**APPLY WHAT YOU READ**
(a) Using the Red Sox game report, decide whether each statement agrees with it: (i) Toronto swept the series; (ii) every hit Buchholz allowed was a single; (iii) Ellsbury's home run was his fifth of the season. For each, answer yes or no and quote the deciding words.
(b) Duplicate the passage of the Red Sox game report from "Vizquel has driven" to "last 20 games.".

**DOCUMENT SECTION**
Faith and honesty weren’t enough for the Red Sox. Buchholz allowed the go-ahead run to score as the Blue Jays completed the series sweep with a 4-3 victory.

Rajai Davis singled with one out in the ninth and stole second. He took third when Anthony Gose singled. Valentine came to the mound at that point and Buchholz gave him the answer he wanted.

“I was like, ‘Go back to the dugout. I’m going to try and get a ground-ball double play right here,’ ” Buchholz said. “I’d rather they put it all on me.”

The double play was foiled when Gose stole second. The Sox intentionally walked pinch hitter Kelly Johnson to face 45-year-old Omar Vizquel.

Buchholz got ahead 0-and-2 and tried to throw a cut fastball inside. But the ball stayed out over the plate and Vizquel managed to hit the ball deep enough to left field for a sacrifice fly.

“Clay made good pitches the whole night. He deserved better,” Valentine said.

Vizquel has driven in five runs all season, two of them in what was his last game at Fenway Park before retirement.

“I was thinking when they walked Johnson, ‘Wow, what a way to go out if I can just get the RBI in and win the game.’ That’s exactly what happened. It was very nice,” Vizquel said.

The Sox have lost four straight, 11 of 12, and a staggering 16 of their last 20 games.

At 63-78, the Sox are 15 games under .500 for the first time since they finished the 1992 season 73-89.

Buchholz (11-6) allowed seven hits, all singles. Six of the hits contributed to the four runs.

Buchholz had a 2-0 lead going into the fourth inning. Singles by Davis, Gose, and Jeff Mathis accounted for one run. Vizquel followed with a sacrifice fly to left field.

Adeiny Hechavarria’s RBI single to left field gave Toronto a 3-2 lead.

The Sox scored all three of their runs off Toronto starter Carlos Villanueva on home runs.

Cody Ross drew a walk with one out in the second inning and jogged around when Jacoby Ellsbury drove a changeup just over the back wall of the Red Sox bullpen.

Villanueva left the pitch up and over the plate after falling behind 2-and-1. It was the third homer of the season for Ellsbury.

Valentine dropped Ellsbury to sixth in the lineup for the game, the first time he has hit in that spot since 2009. Ellsbury was in a 5-for-36 slump and hadn’t had an extra-base hit or a run batted in since Aug. 27.

“He’s working real hard, “Valentine said before the game. “Talked to him about how he was feeling yesterday. He feels good. He says at any time he could just get hot as a firecracker.”

Ellsbury was not available for comment after the game.

Trailing, 3-2, the Sox tied it in the sixth when Dustin Pedroia homered to left. It was his 14th of the season.

The Sox otherwise struggled offensively with leadoff hitter Ryan Kalish playing a role in that.

**SUPPLIED INFORMATION**
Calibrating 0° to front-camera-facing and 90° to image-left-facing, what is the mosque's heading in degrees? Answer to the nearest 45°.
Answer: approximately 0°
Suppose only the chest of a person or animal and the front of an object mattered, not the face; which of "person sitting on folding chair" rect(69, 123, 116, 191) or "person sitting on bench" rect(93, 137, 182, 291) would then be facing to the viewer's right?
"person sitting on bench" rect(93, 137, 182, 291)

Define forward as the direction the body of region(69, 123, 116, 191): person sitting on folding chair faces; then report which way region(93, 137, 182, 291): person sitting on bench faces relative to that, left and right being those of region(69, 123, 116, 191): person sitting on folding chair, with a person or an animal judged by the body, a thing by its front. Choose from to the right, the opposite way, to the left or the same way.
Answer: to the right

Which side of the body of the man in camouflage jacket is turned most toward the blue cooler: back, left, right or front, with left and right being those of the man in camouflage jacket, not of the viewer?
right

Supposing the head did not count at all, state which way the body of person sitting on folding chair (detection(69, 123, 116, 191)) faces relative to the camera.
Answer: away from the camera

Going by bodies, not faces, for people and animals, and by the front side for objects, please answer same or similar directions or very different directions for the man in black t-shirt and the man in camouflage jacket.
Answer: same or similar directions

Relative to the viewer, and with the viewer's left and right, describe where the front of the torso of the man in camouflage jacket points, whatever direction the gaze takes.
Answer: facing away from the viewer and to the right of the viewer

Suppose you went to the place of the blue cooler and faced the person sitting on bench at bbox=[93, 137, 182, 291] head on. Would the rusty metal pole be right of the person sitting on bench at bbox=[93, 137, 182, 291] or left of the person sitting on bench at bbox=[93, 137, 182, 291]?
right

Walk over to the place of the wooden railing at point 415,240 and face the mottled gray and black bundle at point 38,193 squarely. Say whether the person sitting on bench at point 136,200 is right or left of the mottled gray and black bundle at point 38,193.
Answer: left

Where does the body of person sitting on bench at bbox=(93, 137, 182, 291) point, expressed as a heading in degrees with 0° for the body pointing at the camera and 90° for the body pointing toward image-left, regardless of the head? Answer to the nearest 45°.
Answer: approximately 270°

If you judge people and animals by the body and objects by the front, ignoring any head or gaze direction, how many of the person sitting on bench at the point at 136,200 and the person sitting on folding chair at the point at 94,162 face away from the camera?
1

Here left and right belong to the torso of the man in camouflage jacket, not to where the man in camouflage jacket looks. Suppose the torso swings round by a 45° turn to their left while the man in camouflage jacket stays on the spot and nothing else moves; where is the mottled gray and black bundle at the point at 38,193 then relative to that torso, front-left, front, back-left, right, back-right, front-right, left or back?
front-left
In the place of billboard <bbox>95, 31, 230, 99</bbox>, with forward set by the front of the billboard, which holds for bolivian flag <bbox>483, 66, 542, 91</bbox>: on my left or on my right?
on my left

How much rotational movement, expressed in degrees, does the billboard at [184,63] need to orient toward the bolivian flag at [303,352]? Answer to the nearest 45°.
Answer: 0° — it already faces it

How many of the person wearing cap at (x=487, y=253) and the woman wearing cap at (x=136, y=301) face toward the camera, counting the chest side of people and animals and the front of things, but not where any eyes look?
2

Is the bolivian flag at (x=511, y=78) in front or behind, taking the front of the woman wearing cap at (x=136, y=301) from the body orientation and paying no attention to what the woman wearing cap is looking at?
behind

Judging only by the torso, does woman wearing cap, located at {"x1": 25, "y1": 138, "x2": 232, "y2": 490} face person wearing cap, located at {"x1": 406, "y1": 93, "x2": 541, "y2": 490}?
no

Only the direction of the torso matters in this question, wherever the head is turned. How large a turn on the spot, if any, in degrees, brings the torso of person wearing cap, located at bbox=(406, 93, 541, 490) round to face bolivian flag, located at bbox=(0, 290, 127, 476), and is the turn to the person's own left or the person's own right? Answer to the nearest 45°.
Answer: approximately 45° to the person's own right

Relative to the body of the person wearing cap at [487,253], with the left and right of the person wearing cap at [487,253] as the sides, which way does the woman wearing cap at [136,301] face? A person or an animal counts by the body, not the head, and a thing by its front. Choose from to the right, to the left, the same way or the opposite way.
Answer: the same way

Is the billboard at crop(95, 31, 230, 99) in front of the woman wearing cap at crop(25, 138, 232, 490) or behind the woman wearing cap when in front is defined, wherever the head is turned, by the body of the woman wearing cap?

**COMPLETED EXERCISE**
(a)
(i) Yes: "the Blue Jays completed the series sweep with a 4-3 victory."
(ii) Yes: "Buchholz (11-6) allowed seven hits, all singles."
(iii) No: "It was the third homer of the season for Ellsbury."

(b)
Vizquel has driven in five runs all season, two of them in what was his last game at Fenway Park before retirement.

“I was thinking when they walked Johnson, ‘Wow, what a way to go out if I can just get the RBI in and win the game.’ That’s exactly what happened. It was very nice,” Vizquel said.

The Sox have lost four straight, 11 of 12, and a staggering 16 of their last 20 games.